まず、業務の指示などの具体的なゴールが見えている場合に使われる場合だ。これに関しては理解できるが、それでも困るケースは出てくるだろう。
例えば、寿司屋の職人が仕入れに行った際に、どの魚をどれくらいの量を買うかという点と、鮮度が良いもの美味しそうなものを選ぶということが必要になるだろう。量や種類に関しては、指示を与えておけば事足りるが鮮度を見たり目利きが必要になることに関しては難しい。ここを感覚でという場合には、仕入れに行った者の力量を理解しており、その能力で選ぶ食材に合意している場合でないと成立しない。目利きができない新人に「感覚で」なんて言っても、できるわけがないのだから。
このように、相手の能力が必要かつそのレベルを見抜いている場合にはこの言葉は有効と言える。
次は、やっていくうちに分かっていくよという場合。例えば、ダーツを投げて的に当てたいと思っている人にこの言葉を放つ場合。これは、トライアルアンドエラーを繰り返して覚えてね、という意味合いがある。失敗しても問題がなかったり、失敗することで覚えることができる内容の場合に有効だ。いわゆる何度もゲームオーバーになってコツを掴んでいく死にゲーなどでも使われるだろう。
もちろん、この場合も具体的に教えることはできる。ダーツなら力加減、指を離すタイミング、的との距離、風の有無。そういったことを緻密に計算した上で指導すれば的に当てることは理論上は容易だ。
この例の場合は、たとえ正解を見つけていなくても、やっていくうちに自ずと分かると言いたいわけだ。これもやっぱり、言われた相手がそこに気付くだけの能力があることに裏打ちされる。

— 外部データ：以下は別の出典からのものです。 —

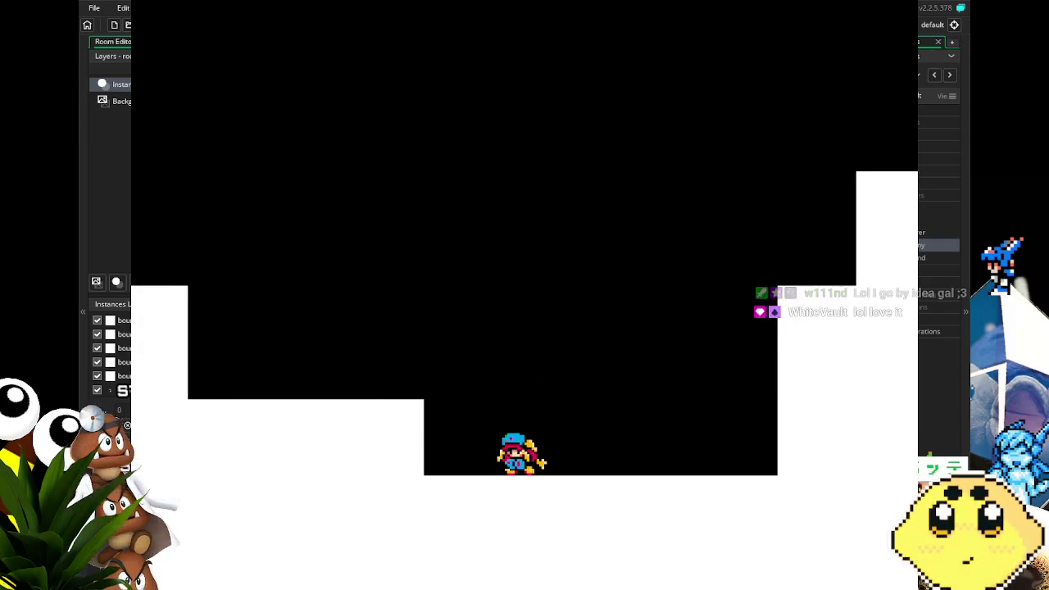
{"action": "key", "text": "space"}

この2つの例の、どちらのことを指すかは文脈や会話の流れで判断はできるだろうが、いずれにせよ試されるのは、この言葉を言われた側の能力だ。
しかし注意しておいてほしいのは、この能力の査定は必ずしも正しい評価にはならないこと、そしてこの言葉を言う側の感覚にエラーがあることもしばしばあるということ。
例えば、スマホの使い方がわからないと言う老人に対しては、この言葉は使わずにちゃんと1から教えてくれることだろう。逆に、好奇心旺盛な子供だったら、後者の意味合いで「感覚でわかるよ」と言ってもいいと思うし、明らかにスマホに慣れていそうな人に対しては前者の意味で「感覚でわかるよ」と言うだろう。でも、実際にその人がどれくらいの能力があるかなんて分かりっこないよね。めちゃくちゃ詳しいご老人だって結構いるのだから。
つまり、「感覚でわかるよ」とか「感覚で覚えられるよ」という言葉は、
「わたしの感覚ではあなたが教えなくても出来ることはなんとなくわかるよ(わかってない)」ということになる。
よって、この言葉を言われたときの正答は
「しらんがな」
である。
仲の良い人ならともかく、説明したりすることも業務の内に入る店員が客に対して言う言葉ではないよね、という話でした。
こちらはこの記事を書くインスピレーションを得たhanamoriさんの記事。十数年Android一筋の私は共感しました。
で、私の感覚では「世の中のiPhoneユーザーは『iPhoneは誰が使っても感覚でわかる』という感覚でいる」と思っているのだけれど、これって私だけかな?